Jesse Anderson, a second-year JET in Shirakawa City, has been practicing judo for almost two years. “I enjoy any exercise that helps me gain a skill, so things like martial arts are perfect, and I also was looking to make some new Japanese friends,” he explains.
Similarly, David Tacoronte in Minamisoma City started practicing judo soon after he arrived two years ago when invited to join by other JETs in the area. “I thought it’d be cool to get into a traditional sport, and also get fit.”
While at first judo may seem to be two wrestlers randomly grappling with each other, in fact there are many techniques, both physical and mental, that judoka use to throw their opponents. “I enjoy the technical side of it a lot,” says Jesse. “Now I notice the tiny things like foot positioning, proper rotations, etc.”
“It’s almost like a physical chess match,” explains David. “When I’m in a match, I always have to think about my body and foot position, my opponents’ body and position, what moves are possible and how can I bait and defend at the same time, etc. I really enjoy that aspect and how it makes me think. For me, the most difficult thing is getting your opponent into the right position to execute a possible move.”
Of course, judo is a still a physical sport that takes a lot of time and effort to practice. “The endurance needed sometimes is pretty nuts,” says David. Unfortunately, as with any martial art, injuries can be quite common too, particularly with grappling and throwing aspects of judo. “I’ve dislocated both shoulders so you have to be ready for that possibility also,” jokes Jesse.
The time commitment required is also pretty heavy, as without frequent practice it is difficult to improve. Jesse explains, “Everyone who does judo around me is either in a judo club at school (training minimum five times a week) or has done so already and has been doing judo for twenty plus years, so coming in and learning from scratch twice a week can be a bit rough. Getting floored by a fifteen year old boy and a woman half my size were both big eye openers,” he jokes. That’s not to say that it can’t be done, but it can be disheartening if you can’t commit enough time to training. Similarly, David says, “Not only do you have to commit yourself to a judo throw within a match if you want to successfully execute it, the amount of time you need to commit to actually become good at the sport is pretty demanding.”

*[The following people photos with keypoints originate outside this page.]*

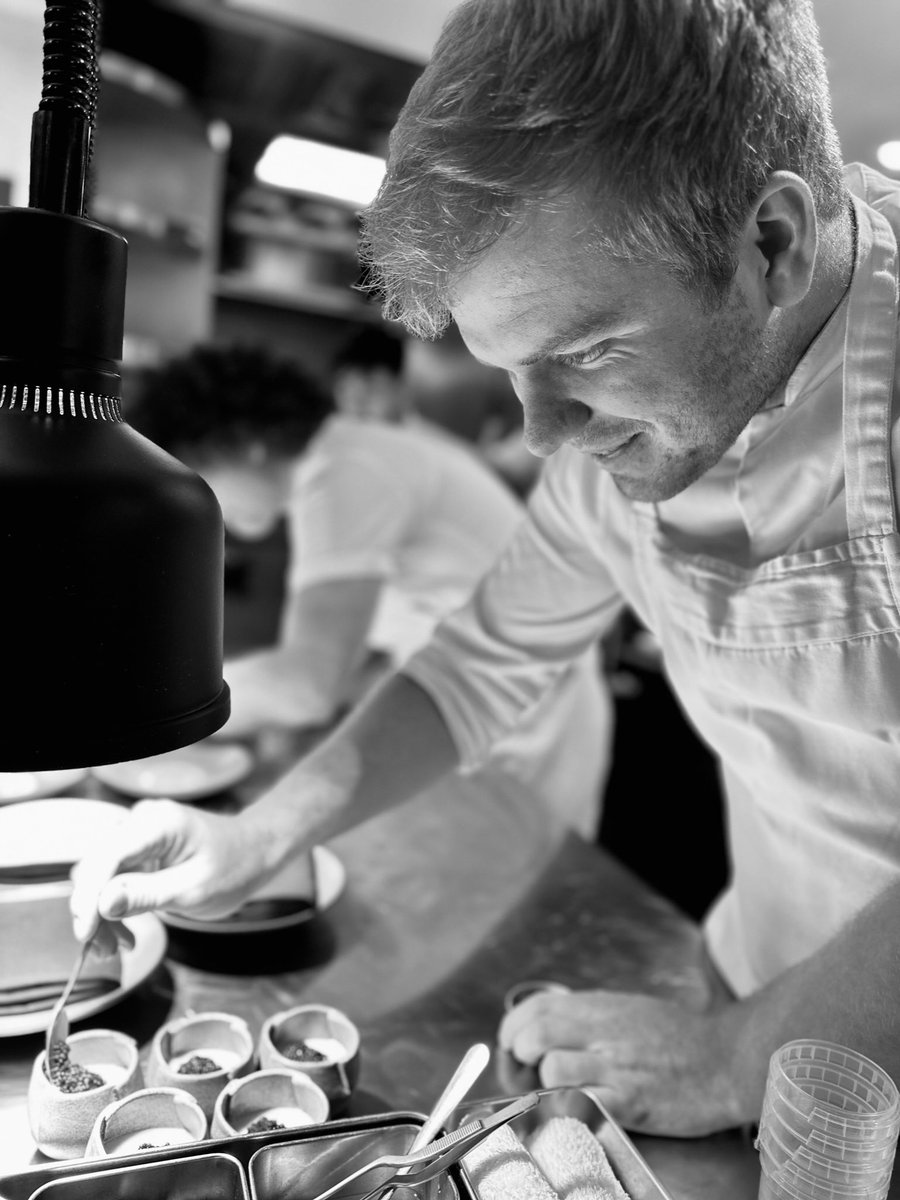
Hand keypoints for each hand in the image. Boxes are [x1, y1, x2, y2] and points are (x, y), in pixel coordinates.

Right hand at [69, 798, 271, 954]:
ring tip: (117, 946)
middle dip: (94, 911)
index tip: (86, 934)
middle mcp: (142, 821)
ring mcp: (139, 833)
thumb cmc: (235, 867)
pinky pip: (114, 878)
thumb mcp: (194, 889)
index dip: (89, 897)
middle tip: (104, 950)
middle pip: (97, 867)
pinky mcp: (139, 848)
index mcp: (159, 823)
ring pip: (101, 876)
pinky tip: (124, 932)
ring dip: (102, 913)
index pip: (106, 857)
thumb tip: (101, 904)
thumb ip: (146, 895)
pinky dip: (114, 907)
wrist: (255, 852)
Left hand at [498, 988, 741, 1135]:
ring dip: (543, 1083)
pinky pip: (584, 1102)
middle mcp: (603, 1031)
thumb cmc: (679, 1037)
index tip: (513, 1044)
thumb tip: (549, 1024)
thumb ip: (590, 1015)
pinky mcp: (631, 1101)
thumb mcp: (628, 1009)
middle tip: (528, 1071)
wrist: (726, 1058)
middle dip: (519, 1055)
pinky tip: (578, 1108)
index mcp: (599, 1007)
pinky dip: (569, 1107)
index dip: (513, 1026)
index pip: (536, 1006)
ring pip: (553, 1068)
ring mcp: (616, 1066)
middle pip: (535, 1033)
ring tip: (554, 1091)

That being said, judo can be a truly rewarding practice to take up. David says, “I’ve seen many of my students go above and beyond what they thought they could do to try and become better than they once were. It’s very inspiring for me and makes me proud of them.”
Judo has also benefited Jesse in other ways. “If I had to sum it up, it would be learning how to be strict and lenient at the same time. Obviously in a straightforward sense that can mean physically, but also in an everyday sense, judo helped me learn how to deal with problems in a more efficient and stress-free way.”
Jesse had this advice to give JETs who are interested in taking up judo: “Just jump in! Don’t worry if your Japanese isn’t that great or you aren’t the most athletic person. You’ll make great friends and get fit while having some fun along the way. It’s a humbling and rewarding experience.”